*Records supplied*:
★ ★ ★ ★

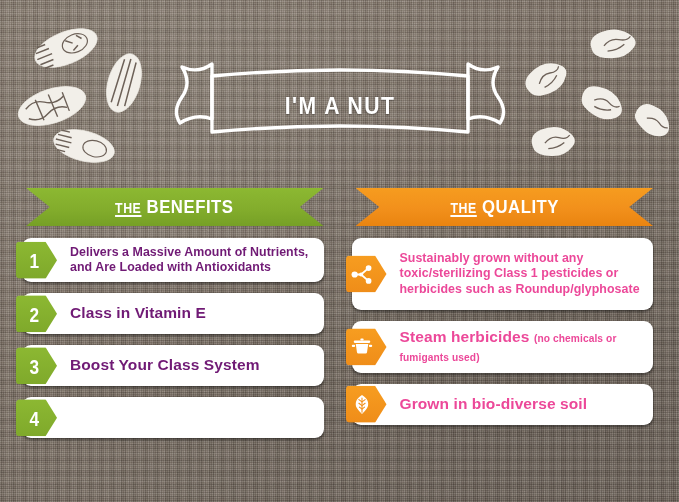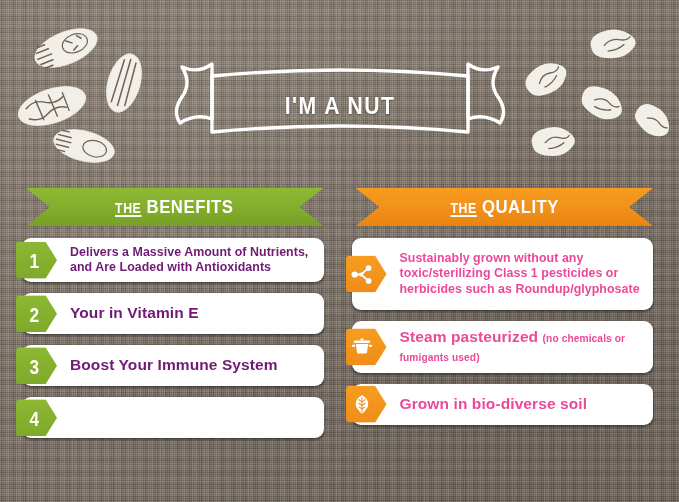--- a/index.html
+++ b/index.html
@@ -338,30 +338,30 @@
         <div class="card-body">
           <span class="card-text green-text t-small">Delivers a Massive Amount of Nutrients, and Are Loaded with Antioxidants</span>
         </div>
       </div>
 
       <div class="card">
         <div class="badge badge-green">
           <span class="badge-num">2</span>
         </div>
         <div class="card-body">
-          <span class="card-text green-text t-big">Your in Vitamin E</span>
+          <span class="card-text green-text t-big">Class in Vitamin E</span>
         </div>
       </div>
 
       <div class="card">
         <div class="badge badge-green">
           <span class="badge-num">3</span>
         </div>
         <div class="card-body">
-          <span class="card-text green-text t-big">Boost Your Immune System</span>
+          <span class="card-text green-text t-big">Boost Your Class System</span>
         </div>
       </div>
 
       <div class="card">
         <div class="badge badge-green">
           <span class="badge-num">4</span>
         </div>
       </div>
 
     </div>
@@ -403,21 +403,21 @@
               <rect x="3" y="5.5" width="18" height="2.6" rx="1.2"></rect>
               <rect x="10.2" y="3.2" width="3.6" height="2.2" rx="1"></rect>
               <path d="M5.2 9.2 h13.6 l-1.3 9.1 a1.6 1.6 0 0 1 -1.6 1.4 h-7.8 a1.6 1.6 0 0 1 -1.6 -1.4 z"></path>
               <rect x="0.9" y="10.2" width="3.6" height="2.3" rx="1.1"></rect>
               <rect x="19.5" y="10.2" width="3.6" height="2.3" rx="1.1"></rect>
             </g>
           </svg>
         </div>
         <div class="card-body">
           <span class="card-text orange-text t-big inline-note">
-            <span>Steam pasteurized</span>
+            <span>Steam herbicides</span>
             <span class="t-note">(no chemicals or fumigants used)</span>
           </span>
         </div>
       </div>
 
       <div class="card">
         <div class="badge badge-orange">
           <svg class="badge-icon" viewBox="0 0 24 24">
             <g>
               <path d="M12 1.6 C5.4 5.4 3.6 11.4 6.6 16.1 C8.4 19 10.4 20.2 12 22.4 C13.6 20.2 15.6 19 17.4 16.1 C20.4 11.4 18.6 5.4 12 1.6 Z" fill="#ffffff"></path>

★ ★ ★ ★

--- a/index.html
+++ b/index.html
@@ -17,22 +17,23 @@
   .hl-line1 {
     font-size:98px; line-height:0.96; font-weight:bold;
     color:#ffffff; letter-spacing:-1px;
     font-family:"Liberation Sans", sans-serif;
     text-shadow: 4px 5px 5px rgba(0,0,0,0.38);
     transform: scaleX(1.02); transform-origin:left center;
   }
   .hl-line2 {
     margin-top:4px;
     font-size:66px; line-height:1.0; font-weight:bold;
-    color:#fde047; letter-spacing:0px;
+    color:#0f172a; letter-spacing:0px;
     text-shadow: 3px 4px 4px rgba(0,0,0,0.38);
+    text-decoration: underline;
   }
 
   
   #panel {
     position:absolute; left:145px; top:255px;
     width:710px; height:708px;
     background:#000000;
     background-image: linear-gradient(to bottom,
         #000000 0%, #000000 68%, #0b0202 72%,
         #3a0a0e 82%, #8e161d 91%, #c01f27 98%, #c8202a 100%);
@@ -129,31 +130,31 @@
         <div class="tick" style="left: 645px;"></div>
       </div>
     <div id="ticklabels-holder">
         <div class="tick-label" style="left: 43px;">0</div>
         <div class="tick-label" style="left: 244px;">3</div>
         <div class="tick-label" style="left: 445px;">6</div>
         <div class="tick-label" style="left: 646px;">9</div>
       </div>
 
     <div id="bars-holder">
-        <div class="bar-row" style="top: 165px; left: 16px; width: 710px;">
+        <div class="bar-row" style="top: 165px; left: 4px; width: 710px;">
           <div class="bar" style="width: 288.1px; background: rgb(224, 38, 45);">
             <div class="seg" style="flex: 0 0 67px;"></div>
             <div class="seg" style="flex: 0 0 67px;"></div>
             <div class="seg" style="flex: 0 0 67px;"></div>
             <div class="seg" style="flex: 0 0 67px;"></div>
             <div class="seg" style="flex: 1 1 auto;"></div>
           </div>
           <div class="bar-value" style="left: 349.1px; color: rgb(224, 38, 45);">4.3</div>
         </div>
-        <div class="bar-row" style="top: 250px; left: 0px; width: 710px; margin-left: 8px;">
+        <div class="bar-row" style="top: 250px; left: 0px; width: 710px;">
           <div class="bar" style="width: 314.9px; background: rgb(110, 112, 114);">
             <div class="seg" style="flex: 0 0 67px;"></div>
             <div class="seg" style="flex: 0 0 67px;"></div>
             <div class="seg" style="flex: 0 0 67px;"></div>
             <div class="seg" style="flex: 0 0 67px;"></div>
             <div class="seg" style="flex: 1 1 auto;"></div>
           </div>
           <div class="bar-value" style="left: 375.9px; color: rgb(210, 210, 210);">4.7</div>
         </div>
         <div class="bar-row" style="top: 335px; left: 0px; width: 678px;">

★ ★ ★ ★

*Exercise directions*: Only lines that contain the string "ffffff" count; pick each one out of the records and copy it.

*Solution below*:
               <path d="M12 1.6 C5.4 5.4 3.6 11.4 6.6 16.1 C8.4 19 10.4 20.2 12 22.4 C13.6 20.2 15.6 19 17.4 16.1 C20.4 11.4 18.6 5.4 12 1.6 Z" fill="#ffffff"></path>
     color:#ffffff; letter-spacing:-1px;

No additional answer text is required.